We teach our students to understand that law is power. That power is never being exercised accidentally or abstractly, but always by real people who are competing with other real people. We teach students to understand that the quest for justice is an irreducible part of legal reasoning -- and that the meaning of justice is always and everywhere being contested and challenged.
To educate lawyers to understand that the law is a living thing, we necessarily draw on the tools of other academic disciplines. Legal history teaches what the law has been and how it has evolved in conjunction with society. Legal philosophy teaches students to ask whether and how the law is moral. Legal economics teaches students to ask whether the law is efficient, and who wins or loses when the rule is set. Legal sociology and anthropology explore how the law is shaped by our social practices and cultural beliefs, and how law shapes those in return.
To be sure, you don't need all this deep thought to function as a lawyer. But you do need it if you want to exercise wisely the extraordinary power that lawyers have to shape government and society. Because our economy, our society and our moral values are all constantly changing, we badly need lawyers who take all this into account.
We need people like Barack Obama and Mitt Romney, both graduates of the school where I teach. Romney never practiced law in a firm, and Obama didn't do so for long -- but the law shaped their competing conceptions of what's possible, as much for the community organizer as the private equity capitalist.
Apprenticeship training can't prepare you to see the world that way. Learning from a master is the most conservative form of education possible: Practitioners of an art or a craft teach their students exactly the skills they themselves have learned through generations of practice.

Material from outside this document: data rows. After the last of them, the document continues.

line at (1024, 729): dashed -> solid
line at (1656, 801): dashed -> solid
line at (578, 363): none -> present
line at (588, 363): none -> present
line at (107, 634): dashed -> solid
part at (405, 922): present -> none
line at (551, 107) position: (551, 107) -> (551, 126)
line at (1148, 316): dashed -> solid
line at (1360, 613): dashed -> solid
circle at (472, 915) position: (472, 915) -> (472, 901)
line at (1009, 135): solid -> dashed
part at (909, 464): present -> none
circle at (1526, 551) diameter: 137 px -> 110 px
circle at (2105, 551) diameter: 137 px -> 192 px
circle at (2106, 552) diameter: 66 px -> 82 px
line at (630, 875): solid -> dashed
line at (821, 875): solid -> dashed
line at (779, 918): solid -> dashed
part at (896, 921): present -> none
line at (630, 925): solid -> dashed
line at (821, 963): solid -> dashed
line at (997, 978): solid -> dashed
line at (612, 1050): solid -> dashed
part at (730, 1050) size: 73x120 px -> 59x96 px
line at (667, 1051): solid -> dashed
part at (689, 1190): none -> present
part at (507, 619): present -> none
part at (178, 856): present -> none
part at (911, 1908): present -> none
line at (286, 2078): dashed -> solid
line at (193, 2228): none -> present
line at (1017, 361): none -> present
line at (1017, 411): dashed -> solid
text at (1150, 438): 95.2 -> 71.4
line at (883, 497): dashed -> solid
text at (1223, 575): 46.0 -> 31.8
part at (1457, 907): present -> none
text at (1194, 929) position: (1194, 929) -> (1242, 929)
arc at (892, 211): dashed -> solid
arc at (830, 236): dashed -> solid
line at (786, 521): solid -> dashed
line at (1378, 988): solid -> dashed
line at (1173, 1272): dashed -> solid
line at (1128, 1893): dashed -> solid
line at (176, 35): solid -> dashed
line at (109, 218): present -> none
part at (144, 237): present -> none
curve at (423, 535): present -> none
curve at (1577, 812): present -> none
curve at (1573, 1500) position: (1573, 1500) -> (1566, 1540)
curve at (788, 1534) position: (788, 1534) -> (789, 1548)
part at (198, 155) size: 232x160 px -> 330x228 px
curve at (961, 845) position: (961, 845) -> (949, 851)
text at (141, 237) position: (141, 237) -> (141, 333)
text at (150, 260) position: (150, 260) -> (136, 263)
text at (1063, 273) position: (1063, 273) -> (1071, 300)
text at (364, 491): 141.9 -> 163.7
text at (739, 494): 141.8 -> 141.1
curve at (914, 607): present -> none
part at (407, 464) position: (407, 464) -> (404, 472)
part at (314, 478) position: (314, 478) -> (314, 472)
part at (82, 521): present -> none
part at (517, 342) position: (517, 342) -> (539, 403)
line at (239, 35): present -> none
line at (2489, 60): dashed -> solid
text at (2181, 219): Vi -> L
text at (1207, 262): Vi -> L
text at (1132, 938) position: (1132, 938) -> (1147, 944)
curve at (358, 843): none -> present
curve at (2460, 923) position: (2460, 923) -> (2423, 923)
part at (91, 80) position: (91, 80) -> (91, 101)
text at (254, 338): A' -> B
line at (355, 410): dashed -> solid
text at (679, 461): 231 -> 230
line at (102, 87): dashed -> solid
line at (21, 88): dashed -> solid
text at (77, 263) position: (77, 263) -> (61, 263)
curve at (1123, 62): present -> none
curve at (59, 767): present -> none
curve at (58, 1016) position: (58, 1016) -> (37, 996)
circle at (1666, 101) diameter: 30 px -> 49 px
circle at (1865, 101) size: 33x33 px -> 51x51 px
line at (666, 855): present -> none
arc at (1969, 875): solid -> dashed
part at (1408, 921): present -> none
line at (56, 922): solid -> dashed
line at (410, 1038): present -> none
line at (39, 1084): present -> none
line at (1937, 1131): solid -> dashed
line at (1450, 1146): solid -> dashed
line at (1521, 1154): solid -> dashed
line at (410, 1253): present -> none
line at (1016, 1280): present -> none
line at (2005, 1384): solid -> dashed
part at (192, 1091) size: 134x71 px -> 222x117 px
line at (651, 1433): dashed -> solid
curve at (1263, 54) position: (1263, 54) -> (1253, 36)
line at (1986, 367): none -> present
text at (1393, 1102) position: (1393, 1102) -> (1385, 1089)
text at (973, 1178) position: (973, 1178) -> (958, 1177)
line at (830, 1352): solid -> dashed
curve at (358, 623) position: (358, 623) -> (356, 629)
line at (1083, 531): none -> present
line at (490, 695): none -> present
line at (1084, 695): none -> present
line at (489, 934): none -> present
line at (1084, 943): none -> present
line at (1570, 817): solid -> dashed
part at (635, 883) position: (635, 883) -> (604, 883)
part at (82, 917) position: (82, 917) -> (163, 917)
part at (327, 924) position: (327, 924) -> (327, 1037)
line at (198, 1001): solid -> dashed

If you want the best shirts, go to the Neapolitan women who learned to sew them from the previous generation. If you want the best shoes, there's a London shoemaker who apprenticed at his master's last. You can apprentice to be a good tax lawyer, but that won't prepare you to face the big questions.
So the answer to who needs law school is: all of us. No society in history has ever changed as rapidly and dynamically as ours. Our economy invents new kinds of products, our financial engineers invent new transactions, our physicians invent new technologies and treatments, all of which could hardly be imagined a generation ago. This amazing dynamism all requires legal regulation so that it doesn't spin out of control. And our government itself -- a government of laws, not of men, as the old adage goes -- depends on the law to operate.
Noah Feldman is a nationally syndicated columnist.